### Task requirements
After finding the line containing "10: (376, 467, 0.99)" below, please output that line and each following one through the line containing "26: (321, 372, 1.00)", exactly as written.

Stored data

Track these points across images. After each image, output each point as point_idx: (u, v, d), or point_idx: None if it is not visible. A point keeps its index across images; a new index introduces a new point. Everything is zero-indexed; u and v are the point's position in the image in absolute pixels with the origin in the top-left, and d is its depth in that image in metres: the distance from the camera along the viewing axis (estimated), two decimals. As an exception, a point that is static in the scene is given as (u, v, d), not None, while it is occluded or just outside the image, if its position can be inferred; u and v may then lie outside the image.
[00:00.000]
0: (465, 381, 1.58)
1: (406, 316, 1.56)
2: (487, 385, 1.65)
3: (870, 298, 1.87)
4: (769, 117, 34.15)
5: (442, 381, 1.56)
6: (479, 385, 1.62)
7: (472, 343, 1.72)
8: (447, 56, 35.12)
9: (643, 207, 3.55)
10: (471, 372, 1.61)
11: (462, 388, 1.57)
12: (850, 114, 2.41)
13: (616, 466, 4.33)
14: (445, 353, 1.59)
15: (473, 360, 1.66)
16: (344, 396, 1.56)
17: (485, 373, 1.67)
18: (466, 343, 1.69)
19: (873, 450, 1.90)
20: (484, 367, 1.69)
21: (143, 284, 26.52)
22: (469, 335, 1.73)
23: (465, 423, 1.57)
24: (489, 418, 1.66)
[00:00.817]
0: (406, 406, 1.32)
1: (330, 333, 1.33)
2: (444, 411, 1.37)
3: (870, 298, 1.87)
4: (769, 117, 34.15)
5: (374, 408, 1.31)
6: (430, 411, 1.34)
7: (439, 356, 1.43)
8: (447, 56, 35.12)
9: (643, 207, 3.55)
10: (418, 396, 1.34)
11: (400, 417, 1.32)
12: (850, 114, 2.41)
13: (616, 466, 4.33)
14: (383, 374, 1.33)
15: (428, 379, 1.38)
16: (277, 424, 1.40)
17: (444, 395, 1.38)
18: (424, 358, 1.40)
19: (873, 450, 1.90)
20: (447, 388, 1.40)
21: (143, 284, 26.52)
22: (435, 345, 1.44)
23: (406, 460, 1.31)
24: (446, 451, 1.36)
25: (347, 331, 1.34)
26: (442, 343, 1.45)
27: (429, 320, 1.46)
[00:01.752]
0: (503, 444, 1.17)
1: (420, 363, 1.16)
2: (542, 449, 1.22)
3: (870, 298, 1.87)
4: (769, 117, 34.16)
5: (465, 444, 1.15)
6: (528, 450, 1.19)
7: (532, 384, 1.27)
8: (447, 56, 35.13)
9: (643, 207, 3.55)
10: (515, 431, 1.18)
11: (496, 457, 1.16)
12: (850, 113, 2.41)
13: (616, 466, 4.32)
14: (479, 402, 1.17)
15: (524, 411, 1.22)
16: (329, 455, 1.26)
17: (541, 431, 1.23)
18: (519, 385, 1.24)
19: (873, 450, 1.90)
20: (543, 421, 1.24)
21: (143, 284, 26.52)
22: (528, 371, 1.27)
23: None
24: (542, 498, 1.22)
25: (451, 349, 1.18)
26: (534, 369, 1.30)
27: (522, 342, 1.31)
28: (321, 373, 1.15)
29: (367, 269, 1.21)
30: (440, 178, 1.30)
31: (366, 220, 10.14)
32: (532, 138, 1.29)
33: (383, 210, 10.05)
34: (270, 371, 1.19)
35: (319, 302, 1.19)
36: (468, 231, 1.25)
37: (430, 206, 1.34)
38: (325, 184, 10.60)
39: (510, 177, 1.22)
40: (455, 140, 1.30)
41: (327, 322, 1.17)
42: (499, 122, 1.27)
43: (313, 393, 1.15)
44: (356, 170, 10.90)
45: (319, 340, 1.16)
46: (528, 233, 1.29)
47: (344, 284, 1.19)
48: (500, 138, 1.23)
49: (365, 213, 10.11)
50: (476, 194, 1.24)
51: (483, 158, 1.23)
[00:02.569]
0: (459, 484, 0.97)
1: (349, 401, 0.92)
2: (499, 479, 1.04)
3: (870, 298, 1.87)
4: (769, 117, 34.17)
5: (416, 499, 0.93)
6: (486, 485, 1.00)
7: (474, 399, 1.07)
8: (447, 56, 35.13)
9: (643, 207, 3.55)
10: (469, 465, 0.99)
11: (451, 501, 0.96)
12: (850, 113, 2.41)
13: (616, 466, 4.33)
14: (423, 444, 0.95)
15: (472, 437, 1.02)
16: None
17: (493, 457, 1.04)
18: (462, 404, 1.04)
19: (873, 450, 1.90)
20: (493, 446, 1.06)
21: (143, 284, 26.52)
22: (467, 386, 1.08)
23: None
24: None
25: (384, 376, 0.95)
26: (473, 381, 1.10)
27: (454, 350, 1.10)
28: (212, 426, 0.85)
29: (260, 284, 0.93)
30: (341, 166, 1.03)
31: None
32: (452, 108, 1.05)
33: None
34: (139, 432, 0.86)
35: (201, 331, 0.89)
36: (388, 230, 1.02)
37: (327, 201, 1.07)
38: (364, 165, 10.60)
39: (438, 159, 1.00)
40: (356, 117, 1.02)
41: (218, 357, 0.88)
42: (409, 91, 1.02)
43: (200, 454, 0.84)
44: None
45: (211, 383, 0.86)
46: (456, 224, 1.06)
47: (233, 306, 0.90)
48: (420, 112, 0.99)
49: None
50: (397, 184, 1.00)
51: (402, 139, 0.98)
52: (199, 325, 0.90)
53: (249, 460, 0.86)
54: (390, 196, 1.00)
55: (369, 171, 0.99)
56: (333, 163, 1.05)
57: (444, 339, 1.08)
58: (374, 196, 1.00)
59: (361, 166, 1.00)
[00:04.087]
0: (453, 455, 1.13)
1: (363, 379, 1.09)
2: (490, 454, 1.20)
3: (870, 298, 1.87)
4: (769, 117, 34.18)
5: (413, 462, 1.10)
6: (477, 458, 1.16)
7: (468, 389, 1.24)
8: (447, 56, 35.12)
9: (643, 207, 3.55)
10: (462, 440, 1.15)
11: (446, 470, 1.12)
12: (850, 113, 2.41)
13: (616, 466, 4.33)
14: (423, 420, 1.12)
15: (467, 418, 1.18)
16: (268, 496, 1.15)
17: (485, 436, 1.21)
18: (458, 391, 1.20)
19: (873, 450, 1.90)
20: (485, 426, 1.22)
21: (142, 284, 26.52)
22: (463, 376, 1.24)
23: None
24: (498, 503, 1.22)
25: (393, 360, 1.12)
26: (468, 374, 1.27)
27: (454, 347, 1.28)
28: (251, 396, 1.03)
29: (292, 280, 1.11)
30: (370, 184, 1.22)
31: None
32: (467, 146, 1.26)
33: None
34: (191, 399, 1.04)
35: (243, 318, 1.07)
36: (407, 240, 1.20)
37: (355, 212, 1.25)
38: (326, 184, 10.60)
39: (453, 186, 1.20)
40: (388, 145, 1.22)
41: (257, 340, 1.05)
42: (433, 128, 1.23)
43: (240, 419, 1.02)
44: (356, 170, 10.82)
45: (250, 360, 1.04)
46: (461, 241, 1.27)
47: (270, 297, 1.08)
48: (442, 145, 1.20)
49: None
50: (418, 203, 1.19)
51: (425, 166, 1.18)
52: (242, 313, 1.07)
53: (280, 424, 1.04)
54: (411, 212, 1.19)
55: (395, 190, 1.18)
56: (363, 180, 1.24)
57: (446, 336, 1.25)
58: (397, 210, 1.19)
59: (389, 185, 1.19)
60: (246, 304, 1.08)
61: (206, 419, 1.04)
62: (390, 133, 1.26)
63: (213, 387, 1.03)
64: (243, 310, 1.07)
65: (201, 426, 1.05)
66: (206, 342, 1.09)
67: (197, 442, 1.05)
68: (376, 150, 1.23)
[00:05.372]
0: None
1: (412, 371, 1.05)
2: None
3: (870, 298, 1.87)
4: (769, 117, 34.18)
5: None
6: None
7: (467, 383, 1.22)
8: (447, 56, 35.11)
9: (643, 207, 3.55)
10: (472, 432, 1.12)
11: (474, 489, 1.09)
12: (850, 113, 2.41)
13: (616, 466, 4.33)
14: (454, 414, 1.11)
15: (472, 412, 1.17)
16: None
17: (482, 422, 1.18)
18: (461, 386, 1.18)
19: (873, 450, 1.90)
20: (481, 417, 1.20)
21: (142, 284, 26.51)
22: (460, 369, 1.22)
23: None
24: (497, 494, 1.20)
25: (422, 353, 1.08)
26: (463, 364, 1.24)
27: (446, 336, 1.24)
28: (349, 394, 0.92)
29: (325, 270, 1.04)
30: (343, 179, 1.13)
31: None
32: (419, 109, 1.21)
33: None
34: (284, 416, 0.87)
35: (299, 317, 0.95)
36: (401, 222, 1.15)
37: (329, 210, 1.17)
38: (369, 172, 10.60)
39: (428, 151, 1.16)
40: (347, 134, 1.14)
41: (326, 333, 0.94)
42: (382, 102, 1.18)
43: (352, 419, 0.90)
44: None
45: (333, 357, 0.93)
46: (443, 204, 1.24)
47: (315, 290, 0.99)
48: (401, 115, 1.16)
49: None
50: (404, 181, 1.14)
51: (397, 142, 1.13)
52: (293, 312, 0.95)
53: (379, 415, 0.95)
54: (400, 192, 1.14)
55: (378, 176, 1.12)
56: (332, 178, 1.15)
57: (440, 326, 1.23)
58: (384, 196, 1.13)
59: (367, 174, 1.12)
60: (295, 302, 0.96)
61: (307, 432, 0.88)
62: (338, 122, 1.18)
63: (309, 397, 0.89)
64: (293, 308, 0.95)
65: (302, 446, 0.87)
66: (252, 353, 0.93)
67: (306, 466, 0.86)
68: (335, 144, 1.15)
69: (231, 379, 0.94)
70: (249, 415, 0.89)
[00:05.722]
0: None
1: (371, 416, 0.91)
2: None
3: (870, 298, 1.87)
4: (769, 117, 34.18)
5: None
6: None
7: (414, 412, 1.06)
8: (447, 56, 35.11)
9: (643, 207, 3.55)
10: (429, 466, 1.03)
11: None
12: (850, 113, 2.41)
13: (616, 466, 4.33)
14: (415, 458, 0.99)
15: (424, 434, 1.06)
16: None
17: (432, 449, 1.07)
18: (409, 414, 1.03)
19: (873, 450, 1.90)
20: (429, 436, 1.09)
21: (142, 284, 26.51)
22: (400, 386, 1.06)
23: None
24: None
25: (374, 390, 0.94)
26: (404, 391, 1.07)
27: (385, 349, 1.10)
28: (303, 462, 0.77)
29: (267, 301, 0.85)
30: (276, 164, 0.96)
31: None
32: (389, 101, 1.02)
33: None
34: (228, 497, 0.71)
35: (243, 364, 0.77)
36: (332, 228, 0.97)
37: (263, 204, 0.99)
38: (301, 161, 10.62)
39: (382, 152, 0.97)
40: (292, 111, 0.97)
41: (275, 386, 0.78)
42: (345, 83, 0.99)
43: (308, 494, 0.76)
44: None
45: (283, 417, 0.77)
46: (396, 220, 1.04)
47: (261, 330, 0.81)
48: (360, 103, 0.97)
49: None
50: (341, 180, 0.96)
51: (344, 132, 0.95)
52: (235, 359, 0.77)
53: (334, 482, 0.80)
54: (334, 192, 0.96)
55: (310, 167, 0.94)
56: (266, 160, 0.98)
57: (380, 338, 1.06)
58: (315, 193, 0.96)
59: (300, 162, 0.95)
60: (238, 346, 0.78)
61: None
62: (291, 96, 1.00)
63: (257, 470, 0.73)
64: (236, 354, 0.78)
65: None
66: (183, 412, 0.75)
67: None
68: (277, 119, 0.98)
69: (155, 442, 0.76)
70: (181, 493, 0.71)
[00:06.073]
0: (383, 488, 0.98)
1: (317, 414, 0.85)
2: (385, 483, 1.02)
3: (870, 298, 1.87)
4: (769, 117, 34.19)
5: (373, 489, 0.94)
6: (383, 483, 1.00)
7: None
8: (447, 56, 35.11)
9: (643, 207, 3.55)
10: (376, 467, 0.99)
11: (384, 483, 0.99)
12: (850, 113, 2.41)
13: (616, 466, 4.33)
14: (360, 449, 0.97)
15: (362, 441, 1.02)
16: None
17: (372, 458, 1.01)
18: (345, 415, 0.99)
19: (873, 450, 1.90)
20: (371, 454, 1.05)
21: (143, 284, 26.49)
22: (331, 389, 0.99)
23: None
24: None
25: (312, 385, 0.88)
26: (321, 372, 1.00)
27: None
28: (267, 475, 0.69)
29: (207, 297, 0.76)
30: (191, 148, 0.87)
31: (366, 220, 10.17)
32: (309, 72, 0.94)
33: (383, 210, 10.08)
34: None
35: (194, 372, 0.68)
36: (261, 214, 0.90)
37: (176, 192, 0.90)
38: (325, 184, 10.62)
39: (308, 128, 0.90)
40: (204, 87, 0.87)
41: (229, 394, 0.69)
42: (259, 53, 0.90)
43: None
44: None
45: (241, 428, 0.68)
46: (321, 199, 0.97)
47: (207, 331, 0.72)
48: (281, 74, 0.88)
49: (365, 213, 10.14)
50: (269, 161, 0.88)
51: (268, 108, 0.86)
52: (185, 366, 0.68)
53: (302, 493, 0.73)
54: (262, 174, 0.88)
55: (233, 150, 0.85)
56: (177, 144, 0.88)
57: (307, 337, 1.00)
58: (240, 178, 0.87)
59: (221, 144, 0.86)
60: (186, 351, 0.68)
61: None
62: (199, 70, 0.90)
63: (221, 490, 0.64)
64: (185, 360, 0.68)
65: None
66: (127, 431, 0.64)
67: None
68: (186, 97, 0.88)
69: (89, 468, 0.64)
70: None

### Response to the exercise
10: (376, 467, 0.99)
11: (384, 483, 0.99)
12: (850, 113, 2.41)
13: (616, 466, 4.33)
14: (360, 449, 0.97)
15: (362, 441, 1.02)
16: None
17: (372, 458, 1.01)
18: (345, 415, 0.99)
19: (873, 450, 1.90)
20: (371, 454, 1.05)
21: (143, 284, 26.49)
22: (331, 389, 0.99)
23: None
24: None
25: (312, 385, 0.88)
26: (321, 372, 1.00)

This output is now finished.